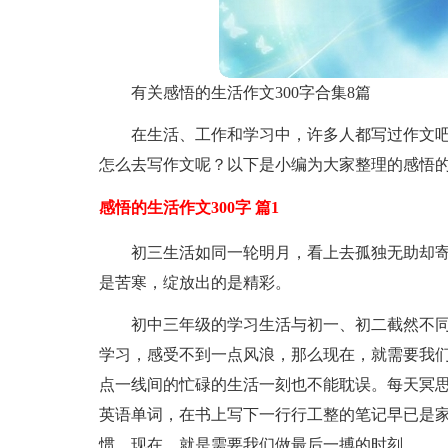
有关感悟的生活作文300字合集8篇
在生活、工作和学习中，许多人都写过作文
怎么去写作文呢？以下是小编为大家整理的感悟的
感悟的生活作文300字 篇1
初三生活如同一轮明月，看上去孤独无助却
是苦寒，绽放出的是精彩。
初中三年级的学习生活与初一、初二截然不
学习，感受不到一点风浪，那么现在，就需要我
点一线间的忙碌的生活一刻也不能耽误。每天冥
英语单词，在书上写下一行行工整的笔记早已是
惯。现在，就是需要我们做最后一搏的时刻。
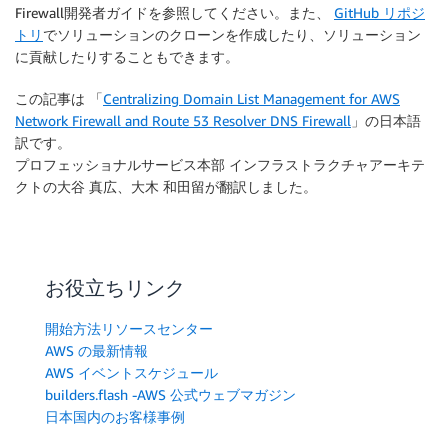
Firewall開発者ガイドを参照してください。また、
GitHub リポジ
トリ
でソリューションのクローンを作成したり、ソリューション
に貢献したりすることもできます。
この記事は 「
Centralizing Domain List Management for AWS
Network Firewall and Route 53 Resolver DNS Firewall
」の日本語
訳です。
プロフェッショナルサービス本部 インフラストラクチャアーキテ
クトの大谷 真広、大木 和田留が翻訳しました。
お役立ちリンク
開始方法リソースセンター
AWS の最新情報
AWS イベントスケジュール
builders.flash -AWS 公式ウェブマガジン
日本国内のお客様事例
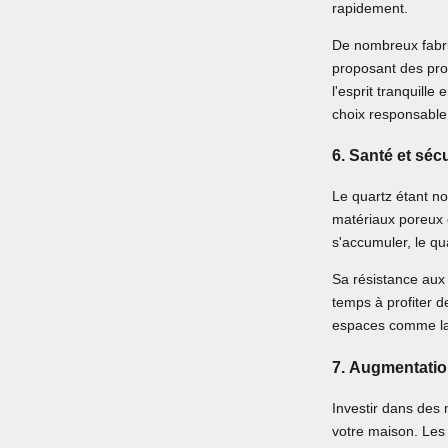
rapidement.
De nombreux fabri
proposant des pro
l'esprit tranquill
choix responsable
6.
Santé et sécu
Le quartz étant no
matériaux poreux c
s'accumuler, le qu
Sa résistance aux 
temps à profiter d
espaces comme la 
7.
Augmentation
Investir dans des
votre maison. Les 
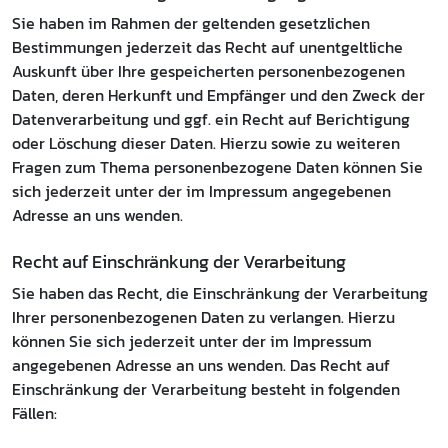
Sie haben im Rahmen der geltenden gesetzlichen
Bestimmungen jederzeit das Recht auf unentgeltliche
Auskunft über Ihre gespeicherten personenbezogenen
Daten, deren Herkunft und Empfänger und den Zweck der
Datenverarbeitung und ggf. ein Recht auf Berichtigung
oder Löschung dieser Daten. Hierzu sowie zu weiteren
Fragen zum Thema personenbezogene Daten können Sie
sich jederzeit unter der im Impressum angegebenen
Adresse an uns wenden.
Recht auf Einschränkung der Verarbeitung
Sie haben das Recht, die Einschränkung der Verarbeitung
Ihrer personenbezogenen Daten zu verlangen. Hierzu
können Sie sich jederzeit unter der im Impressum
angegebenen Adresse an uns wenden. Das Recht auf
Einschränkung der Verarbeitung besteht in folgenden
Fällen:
---*---
» DIRECTIONS:
Leaving out all pictures, repeat word for word the lines from the one containing "惯。现在，就是需要我们做最后一搏的时刻。" through the final line of the material above.

» RESPONSE FOR THIS EXERCISE:
惯。现在，就是需要我们做最后一搏的时刻。
Firewall開発者ガイドを参照してください。また、
GitHub リポジ
トリ
でソリューションのクローンを作成したり、ソリューション
に貢献したりすることもできます。
この記事は 「
Centralizing Domain List Management for AWS
Network Firewall and Route 53 Resolver DNS Firewall
」の日本語
訳です。
プロフェッショナルサービス本部 インフラストラクチャアーキテ
クトの大谷 真広、大木 和田留が翻訳しました。
お役立ちリンク
開始方法リソースセンター
AWS の最新情報
AWS イベントスケジュール
builders.flash -AWS 公式ウェブマガジン
日本国内のお客様事例
rapidement.
De nombreux fabri
proposant des pro
l'esprit tranquill
choix responsable
6.
Santé et sécu
Le quartz étant no
matériaux poreux c
s'accumuler, le qu
Sa résistance aux 
temps à profiter d
espaces comme la 
7.
Augmentation
Investir dans des
votre maison. Les 
Sie haben im Rahmen der geltenden gesetzlichen
Bestimmungen jederzeit das Recht auf unentgeltliche
Auskunft über Ihre gespeicherten personenbezogenen
Daten, deren Herkunft und Empfänger und den Zweck der
Datenverarbeitung und ggf. ein Recht auf Berichtigung
oder Löschung dieser Daten. Hierzu sowie zu weiteren
Fragen zum Thema personenbezogene Daten können Sie
sich jederzeit unter der im Impressum angegebenen
Adresse an uns wenden.
Recht auf Einschränkung der Verarbeitung
Sie haben das Recht, die Einschränkung der Verarbeitung
Ihrer personenbezogenen Daten zu verlangen. Hierzu
können Sie sich jederzeit unter der im Impressum
angegebenen Adresse an uns wenden. Das Recht auf
Einschränkung der Verarbeitung besteht in folgenden
Fällen:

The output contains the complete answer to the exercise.